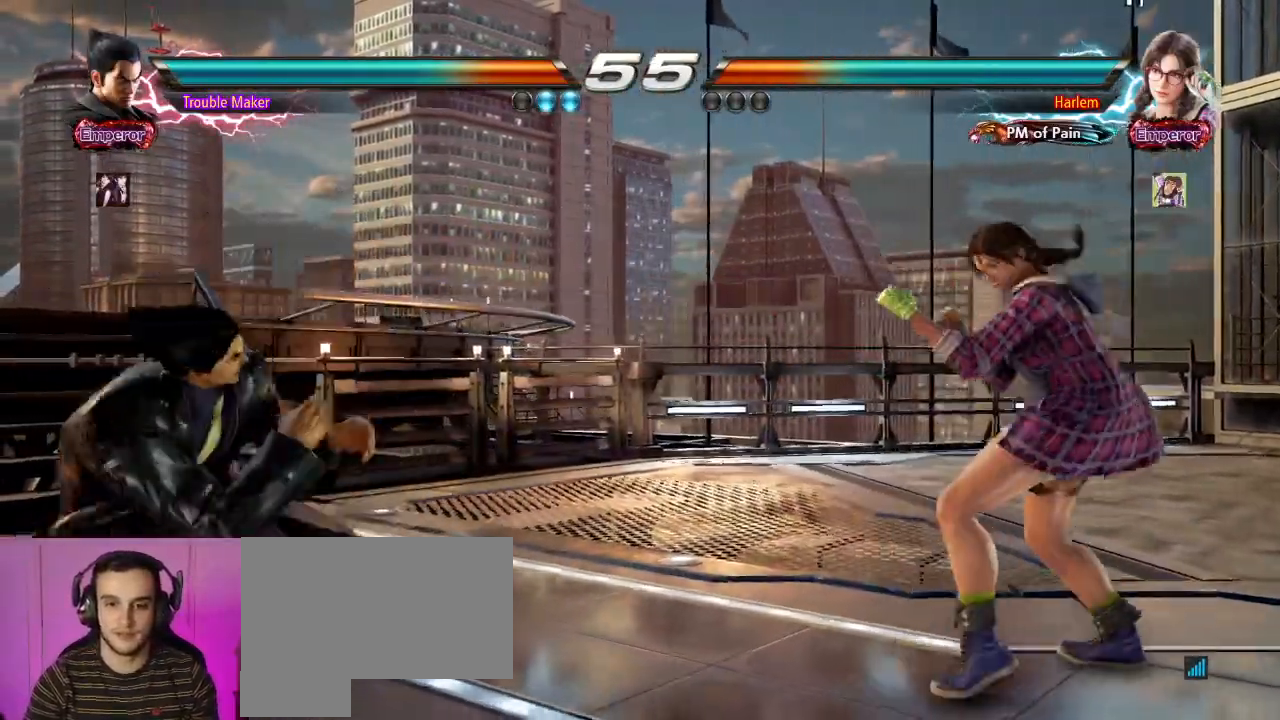
{"dt_ms": 500, "buttons": [], "left_stick": "center", "events": [[17, "left_stick", "center"], [117, "left_stick", "left"], [183, "left_stick", "center"], [233, "left_stick", "left"], [400, "left_stick", "down"], [500, "left_stick", "center"]]}
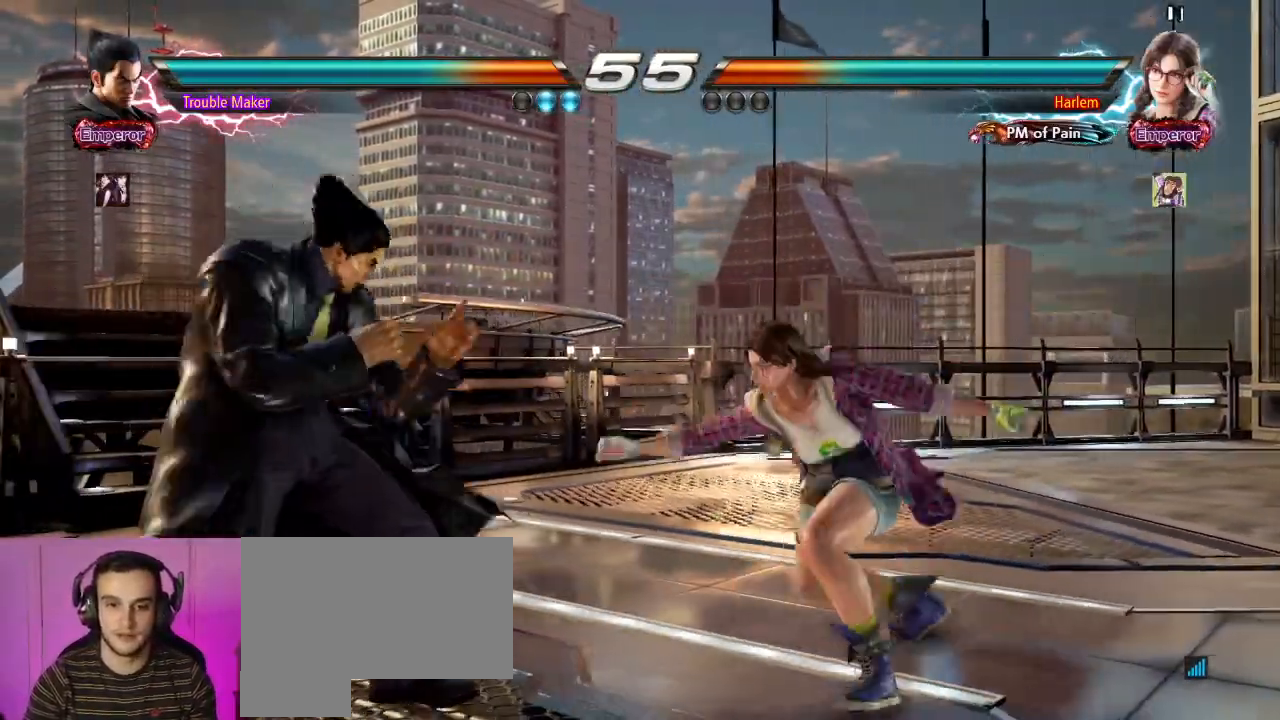
{"dt_ms": 500, "buttons": [], "left_stick": "center", "events": [[67, "left_stick", "left"], [250, "left_stick", "down"], [400, "left_stick", "center"]]}
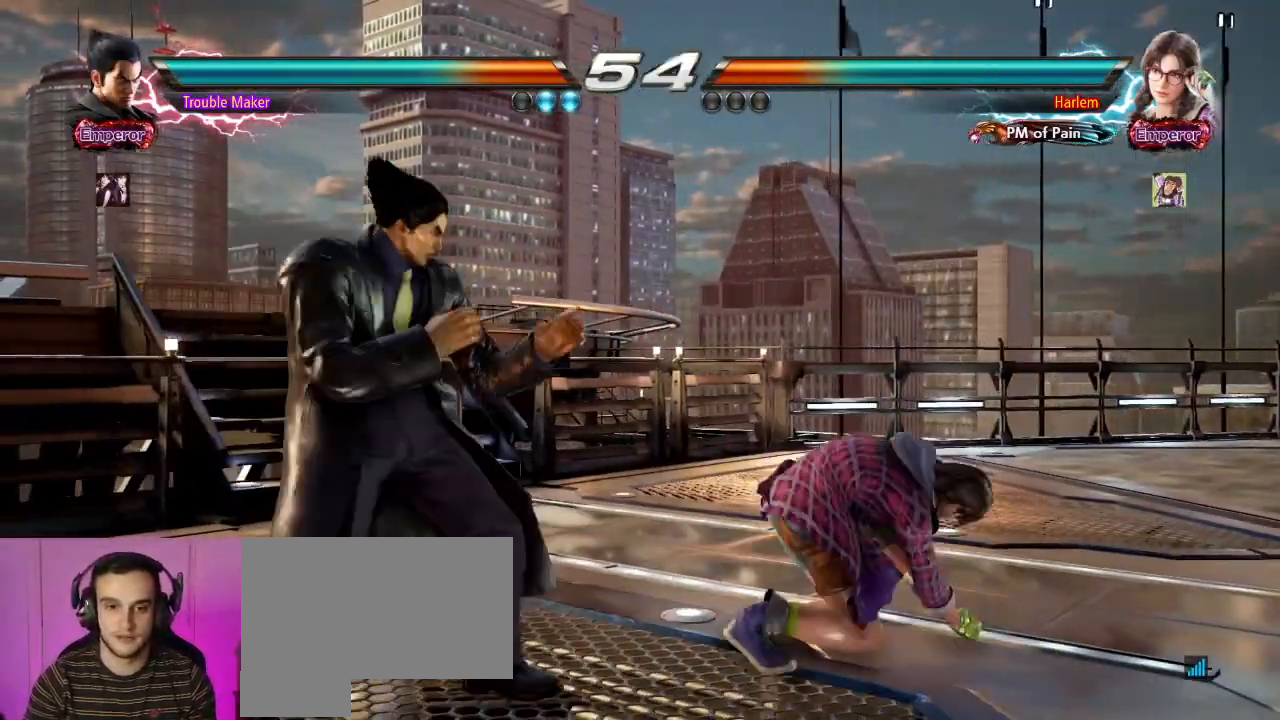
{"dt_ms": 500, "buttons": [], "left_stick": "left", "events": [[33, "left_stick", "left"], [133, "left_stick", "center"], [183, "left_stick", "right"], [200, "TRIANGLE", "down"], [267, "TRIANGLE", "up"], [283, "left_stick", "down"], [383, "left_stick", "left"]]}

— Problem to solve —
Everything above except the pictures needs to be reproduced exactly.

— Solution —
{"dt_ms": 500, "buttons": [], "left_stick": "center", "events": [[17, "left_stick", "center"], [117, "left_stick", "left"], [183, "left_stick", "center"], [233, "left_stick", "left"], [400, "left_stick", "down"], [500, "left_stick", "center"]]}
{"dt_ms": 500, "buttons": [], "left_stick": "center", "events": [[67, "left_stick", "left"], [250, "left_stick", "down"], [400, "left_stick", "center"]]}
{"dt_ms": 500, "buttons": [], "left_stick": "left", "events": [[33, "left_stick", "left"], [133, "left_stick", "center"], [183, "left_stick", "right"], [200, "TRIANGLE", "down"], [267, "TRIANGLE", "up"], [283, "left_stick", "down"], [383, "left_stick", "left"]]}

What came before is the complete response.